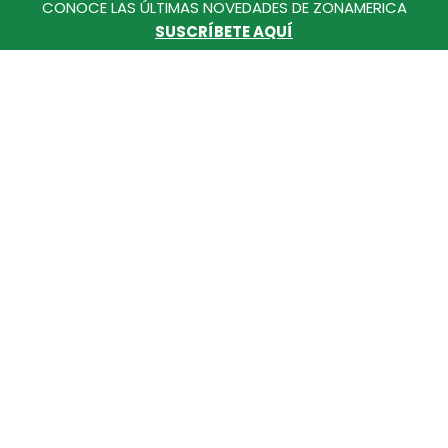
CONOCE LAS ÚLTIMAS NOVEDADES DE ZONAMERICA
Colombia
SUSCRÍBETE AQUÍ
Calle 36 nro. 128-321, Via Jamundi
Cali - Colombia
+602 3140000
Uruguay
Ruta 8 - Km 17.500
Montevideo - Uruguay
+598 2518 2000
Línea Ética
lineaeticazaco@zonamerica.com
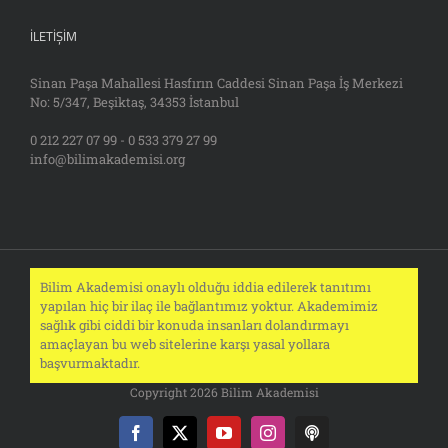
İLETIŞIM
Sinan Paşa Mahallesi Hasfırın Caddesi Sinan Paşa İş Merkezi
No: 5/347, Beşiktaş, 34353 İstanbul
0 212 227 07 99 - 0 533 379 27 99
info@bilimakademisi.org
Bilim Akademisi onaylı olduğu iddia edilerek tanıtımı
yapılan hiç bir ilaç ile bağlantımız yoktur. Akademimiz
sağlık gibi ciddi bir konuda insanları dolandırmayı
amaçlayan bu web sitelerine karşı yasal yollara
başvurmaktadır.
Copyright 2026 Bilim Akademisi
Facebook
X
YouTube
Instagram
Podcast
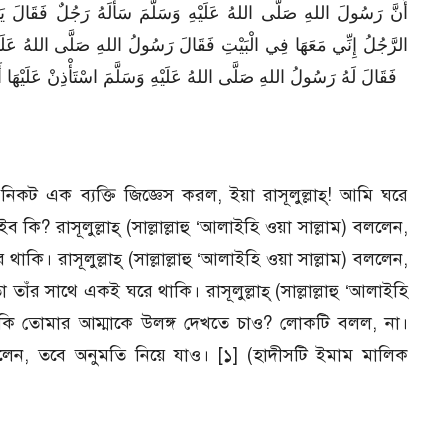
أَنَّ رَسُولَ اللهِ صَلَّى اللهُ عَلَيْهِ وَسَلَّمَ سَأَلَهُ رَجُلٌ فَقَالَ ي
الرَّجُلُ إِنِّي مَعَهَا فِي الْبَيْتِ فَقَالَ رَسُولُ اللهِ صَلَّى اللهُ عَلَيْهِ 
فَقَالَ لَهُ رَسُولُ اللهِ صَلَّى اللهُ عَلَيْهِ وَسَلَّمَ اسْتَأْذِنْ عَلَيْهَا أَتُ
-এর নিকট এক ব্যক্তি জিজ্ঞেস করল, ইয়া রাসূলুল্লাহ্! আমি ঘরে
কি? রাসূলুল্লাহ্ (সাল্লাল্লাহু ‘আলাইহি ওয়া সাল্লাম) বললেন,
ি। রাসূলুল্লাহ্ (সাল্লাল্লাহু ‘আলাইহি ওয়া সাল্লাম) বললেন,
 সাথে একই ঘরে থাকি। রাসূলুল্লাহ্ (সাল্লাল্লাহু ‘আলাইহি
ি কি তোমার আম্মাকে উলঙ্গ দেখতে চাও? লোকটি বলল, না।
াম) বললেন, তবে অনুমতি নিয়ে যাও। [১] (হাদীসটি ইমাম মালিক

Prompt ▸ Your answer must be the line containing "কি? রাসূলুল্লাহ্ (সাল্লাল্লাহু" and every line after it through the end of the records above, reproduced exactly and alone.

Your response ▸
কি? রাসূলুল্লাহ্ (সাল্লাল্লাহু ‘আলাইহি ওয়া সাল্লাম) বললেন,
ি। রাসূলুল্লাহ্ (সাল্লাল্লাহু ‘আলাইহি ওয়া সাল্লাম) বললেন,
 সাথে একই ঘরে থাকি। রাসূলুল্লাহ্ (সাল্লাল্লাহু ‘আলাইহি
ি কি তোমার আম্মাকে উলঙ্গ দেখতে চাও? লোকটি বলল, না।
াম) বললেন, তবে অনুমতি নিয়ে যাও। [১] (হাদীসটি ইমাম মালিক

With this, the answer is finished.